**INSTRUCTION**
Turn each of the records below into a numbered list of its lines, leaving out any blank lines.

**DATASET RECORDS**

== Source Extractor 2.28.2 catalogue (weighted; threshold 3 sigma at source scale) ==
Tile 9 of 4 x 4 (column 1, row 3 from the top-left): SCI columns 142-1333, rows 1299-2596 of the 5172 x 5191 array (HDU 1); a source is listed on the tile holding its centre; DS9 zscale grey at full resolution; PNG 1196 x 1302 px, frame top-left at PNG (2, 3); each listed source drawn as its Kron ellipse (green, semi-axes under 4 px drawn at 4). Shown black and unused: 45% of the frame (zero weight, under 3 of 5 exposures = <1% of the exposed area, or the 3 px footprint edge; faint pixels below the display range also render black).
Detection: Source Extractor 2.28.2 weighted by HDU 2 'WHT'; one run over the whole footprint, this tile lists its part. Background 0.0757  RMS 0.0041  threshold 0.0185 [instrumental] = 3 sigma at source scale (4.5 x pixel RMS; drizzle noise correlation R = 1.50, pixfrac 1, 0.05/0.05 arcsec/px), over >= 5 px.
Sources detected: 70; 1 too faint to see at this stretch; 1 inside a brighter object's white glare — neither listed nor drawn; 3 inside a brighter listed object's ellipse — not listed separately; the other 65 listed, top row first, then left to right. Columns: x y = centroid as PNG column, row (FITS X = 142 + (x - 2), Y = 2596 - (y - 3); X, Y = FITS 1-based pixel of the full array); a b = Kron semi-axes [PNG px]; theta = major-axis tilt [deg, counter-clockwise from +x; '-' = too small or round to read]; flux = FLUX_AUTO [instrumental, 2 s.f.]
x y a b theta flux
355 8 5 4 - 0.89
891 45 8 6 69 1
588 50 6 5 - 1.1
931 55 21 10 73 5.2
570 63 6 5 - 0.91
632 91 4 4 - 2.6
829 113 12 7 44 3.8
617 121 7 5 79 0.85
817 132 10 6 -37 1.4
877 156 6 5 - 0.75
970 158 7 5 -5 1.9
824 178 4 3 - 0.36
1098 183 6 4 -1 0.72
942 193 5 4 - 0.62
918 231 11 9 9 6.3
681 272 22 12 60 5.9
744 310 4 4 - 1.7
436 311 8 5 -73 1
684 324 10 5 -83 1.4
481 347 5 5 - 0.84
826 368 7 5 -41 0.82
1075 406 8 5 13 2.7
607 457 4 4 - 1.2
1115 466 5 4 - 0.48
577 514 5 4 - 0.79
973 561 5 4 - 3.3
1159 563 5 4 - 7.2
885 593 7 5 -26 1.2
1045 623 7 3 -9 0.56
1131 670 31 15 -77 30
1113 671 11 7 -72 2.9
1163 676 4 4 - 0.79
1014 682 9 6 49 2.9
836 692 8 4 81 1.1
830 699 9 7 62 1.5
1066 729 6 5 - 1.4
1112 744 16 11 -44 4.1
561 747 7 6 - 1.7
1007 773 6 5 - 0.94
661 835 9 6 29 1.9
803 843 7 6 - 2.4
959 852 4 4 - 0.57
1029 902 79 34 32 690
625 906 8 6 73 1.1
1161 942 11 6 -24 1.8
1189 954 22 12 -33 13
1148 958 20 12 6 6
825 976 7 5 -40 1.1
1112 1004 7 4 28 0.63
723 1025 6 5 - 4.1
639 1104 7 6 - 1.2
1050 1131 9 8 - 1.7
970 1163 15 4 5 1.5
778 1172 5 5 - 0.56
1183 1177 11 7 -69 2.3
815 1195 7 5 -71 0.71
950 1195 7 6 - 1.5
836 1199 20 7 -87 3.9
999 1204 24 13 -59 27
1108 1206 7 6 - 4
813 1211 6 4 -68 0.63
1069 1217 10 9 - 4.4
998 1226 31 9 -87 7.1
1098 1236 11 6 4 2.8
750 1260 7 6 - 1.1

**RESULT**
1. == Source Extractor 2.28.2 catalogue (weighted; threshold 3 sigma at source scale) ==
2. Tile 9 of 4 x 4 (column 1, row 3 from the top-left): SCI columns 142-1333, rows 1299-2596 of the 5172 x 5191 array (HDU 1); a source is listed on the tile holding its centre; DS9 zscale grey at full resolution; PNG 1196 x 1302 px, frame top-left at PNG (2, 3); each listed source drawn as its Kron ellipse (green, semi-axes under 4 px drawn at 4). Shown black and unused: 45% of the frame (zero weight, under 3 of 5 exposures = <1% of the exposed area, or the 3 px footprint edge; faint pixels below the display range also render black).
3. Detection: Source Extractor 2.28.2 weighted by HDU 2 'WHT'; one run over the whole footprint, this tile lists its part. Background 0.0757  RMS 0.0041  threshold 0.0185 [instrumental] = 3 sigma at source scale (4.5 x pixel RMS; drizzle noise correlation R = 1.50, pixfrac 1, 0.05/0.05 arcsec/px), over >= 5 px.
4. Sources detected: 70; 1 too faint to see at this stretch; 1 inside a brighter object's white glare — neither listed nor drawn; 3 inside a brighter listed object's ellipse — not listed separately; the other 65 listed, top row first, then left to right. Columns: x y = centroid as PNG column, row (FITS X = 142 + (x - 2), Y = 2596 - (y - 3); X, Y = FITS 1-based pixel of the full array); a b = Kron semi-axes [PNG px]; theta = major-axis tilt [deg, counter-clockwise from +x; '-' = too small or round to read]; flux = FLUX_AUTO [instrumental, 2 s.f.]
5. x y a b theta flux
6. 355 8 5 4 - 0.89
7. 891 45 8 6 69 1
8. 588 50 6 5 - 1.1
9. 931 55 21 10 73 5.2
10. 570 63 6 5 - 0.91
11. 632 91 4 4 - 2.6
12. 829 113 12 7 44 3.8
13. 617 121 7 5 79 0.85
14. 817 132 10 6 -37 1.4
15. 877 156 6 5 - 0.75
16. 970 158 7 5 -5 1.9
17. 824 178 4 3 - 0.36
18. 1098 183 6 4 -1 0.72
19. 942 193 5 4 - 0.62
20. 918 231 11 9 9 6.3
21. 681 272 22 12 60 5.9
22. 744 310 4 4 - 1.7
23. 436 311 8 5 -73 1
24. 684 324 10 5 -83 1.4
25. 481 347 5 5 - 0.84
26. 826 368 7 5 -41 0.82
27. 1075 406 8 5 13 2.7
28. 607 457 4 4 - 1.2
29. 1115 466 5 4 - 0.48
30. 577 514 5 4 - 0.79
31. 973 561 5 4 - 3.3
32. 1159 563 5 4 - 7.2
33. 885 593 7 5 -26 1.2
34. 1045 623 7 3 -9 0.56
35. 1131 670 31 15 -77 30
36. 1113 671 11 7 -72 2.9
37. 1163 676 4 4 - 0.79
38. 1014 682 9 6 49 2.9
39. 836 692 8 4 81 1.1
40. 830 699 9 7 62 1.5
41. 1066 729 6 5 - 1.4
42. 1112 744 16 11 -44 4.1
43. 561 747 7 6 - 1.7
44. 1007 773 6 5 - 0.94
45. 661 835 9 6 29 1.9
46. 803 843 7 6 - 2.4
47. 959 852 4 4 - 0.57
48. 1029 902 79 34 32 690
49. 625 906 8 6 73 1.1
50. 1161 942 11 6 -24 1.8
51. 1189 954 22 12 -33 13
52. 1148 958 20 12 6 6
53. 825 976 7 5 -40 1.1
54. 1112 1004 7 4 28 0.63
55. 723 1025 6 5 - 4.1
56. 639 1104 7 6 - 1.2
57. 1050 1131 9 8 - 1.7
58. 970 1163 15 4 5 1.5
59. 778 1172 5 5 - 0.56
60. 1183 1177 11 7 -69 2.3
61. 815 1195 7 5 -71 0.71
62. 950 1195 7 6 - 1.5
63. 836 1199 20 7 -87 3.9
64. 999 1204 24 13 -59 27
65. 1108 1206 7 6 - 4
66. 813 1211 6 4 -68 0.63
67. 1069 1217 10 9 - 4.4
68. 998 1226 31 9 -87 7.1
69. 1098 1236 11 6 4 2.8
70. 750 1260 7 6 - 1.1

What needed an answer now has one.